For their part, the Palestinians would have to outlaw incitement against Israel, confiscate all illegal weapons in self-rule areas and ensure the arrest and prosecution of terrorists. A trilateral committee will meet every two weeks to coordinate security matters, and an American-Palestinian committee will follow up on the cases of suspected Palestinian militants.

To satisfy another long-standing Israeli demand, sections of the Palestine Liberation Organization's founding charter calling for Israel's destruction would have to be annulled.

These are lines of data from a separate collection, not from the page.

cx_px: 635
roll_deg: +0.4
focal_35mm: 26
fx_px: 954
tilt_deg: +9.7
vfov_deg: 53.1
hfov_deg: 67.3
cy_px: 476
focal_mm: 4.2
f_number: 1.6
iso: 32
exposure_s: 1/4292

This was agreed to in the original Oslo accord, and the PLO's political arm, the Palestine National Council, did take the first step toward compliance. On April 24, 1996, it voted 504-54 to remove the offending clauses and appointed a committee to rewrite the charter.

A draft of the amendments was prepared within the six-month time frame specified by the PNC, but it was never acted upon because Prime Minister Benjamin Netanyahu won Israel's election and began reneging on commitments made by the previous Labor government.

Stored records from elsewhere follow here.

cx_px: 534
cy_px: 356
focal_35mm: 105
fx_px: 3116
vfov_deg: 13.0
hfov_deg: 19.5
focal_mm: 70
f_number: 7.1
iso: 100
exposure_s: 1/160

The American plan calls for a further redeployment of Israeli troops from the West Bank after the 13 percent pullback is completed. Its scope has yet to be determined. And it would have "final status" talks begin immediately so that an agreement can be signed by May 1999 - the original timetable envisioned by the Oslo accords.

Palestinians have agreed to the plan, scaling back their original demand for 30 percent more West Bank land to the U S -suggested 13 percent. But Netanyahu, citing security concerns, has rejected it under pressure from right-wing and ultra-Orthodox parties in his coalition government.

The Clinton administration, growing increasingly impatient, has announced that "the day is not far off" when it might abandon its role as mediator and let Netanyahu reap the results of his intransigence. If that happens, the Palestinians would almost certainly launch another intifada, or uprising, this time with guns instead of stones.

Israel's military commander warns of an explosion of violence if negotiations collapse. That is not the "peace with security" Netanyahu promised his countrymen.